The minimum wage will also rise, adding to cost pressures on employers.

Shadow business secretary Andrew Griffith said: "This news from one of the UK's largest retailers is shocking but not surprising. 3,000 jobs will disappear as a result of Labour's budget , 3,000 families will suffer without regular wage protection.”

The grocery chain, which owns Sainsbury's and Argos, said it was overhauling the structure of its central management team to "support faster decision-making and improve performance".

This will result in fewer, larger and more clearly defined roles at the headquarters, the company said, adding that the changes will take effect in the coming months.

Roberts said businesses "have to make hard choices about what we can afford to invest and where we need to do things differently to make our businesses more efficient and effective".

Clive Black, head of consumer research at Shore Capital, said Sainsbury's has unveiled "further and increasingly necessary steps following the Autumn Budget to manage its cost base to deliver sustained growth." invest".

He added: "Although very difficult, these measures are necessary for us, especially in the face of a significant expansion in UK government-funded costs."

Separately, the finance chief of Associated British Foods, which owns fashion chain Primark, warned that consumers' reluctance to buy clothes was partly due to increased uncertainty about job security.

On Thursday, the company cut its 2025 sales forecast for Primark, blaming wary consumers in its core UK market.

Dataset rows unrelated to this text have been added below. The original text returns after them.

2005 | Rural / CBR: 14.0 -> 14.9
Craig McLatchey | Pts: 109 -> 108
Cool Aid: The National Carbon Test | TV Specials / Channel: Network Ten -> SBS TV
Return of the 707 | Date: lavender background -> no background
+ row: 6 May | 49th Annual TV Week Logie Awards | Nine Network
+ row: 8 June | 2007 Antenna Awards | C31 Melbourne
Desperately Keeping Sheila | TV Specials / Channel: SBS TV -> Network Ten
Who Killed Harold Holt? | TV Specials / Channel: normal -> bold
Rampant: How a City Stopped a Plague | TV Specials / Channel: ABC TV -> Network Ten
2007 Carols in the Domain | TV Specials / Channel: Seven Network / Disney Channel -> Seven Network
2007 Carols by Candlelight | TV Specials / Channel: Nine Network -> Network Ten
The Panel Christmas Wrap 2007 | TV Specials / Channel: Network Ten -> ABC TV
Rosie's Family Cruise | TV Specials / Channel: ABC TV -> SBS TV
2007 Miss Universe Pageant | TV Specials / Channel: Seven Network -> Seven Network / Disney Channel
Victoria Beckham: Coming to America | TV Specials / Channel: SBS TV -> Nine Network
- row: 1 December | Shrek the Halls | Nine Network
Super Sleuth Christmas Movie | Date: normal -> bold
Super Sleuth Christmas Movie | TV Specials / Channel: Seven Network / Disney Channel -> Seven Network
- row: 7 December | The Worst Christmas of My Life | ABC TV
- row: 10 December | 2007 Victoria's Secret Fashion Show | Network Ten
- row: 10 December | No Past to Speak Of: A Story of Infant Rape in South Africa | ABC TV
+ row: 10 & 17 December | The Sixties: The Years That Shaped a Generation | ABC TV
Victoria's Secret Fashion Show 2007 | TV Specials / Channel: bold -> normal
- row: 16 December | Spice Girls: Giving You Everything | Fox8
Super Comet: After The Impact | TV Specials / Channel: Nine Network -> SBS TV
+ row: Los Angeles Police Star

Chief Financial Officer Eoin Tonge said that "other businesses - not us - are starting to talk about employment levels and recruitment, and the recruitment of temporary workers" and "the specter of job losses seems to be rising", with a knock-on effect on consumer confidence.

He added: “We are seeing, especially among those on lower incomes, consumers becoming more[selective]in their buying habits.

"We need a different narrative, we need a more upbeat, positive, front-footed narrative to get some energy back into the system."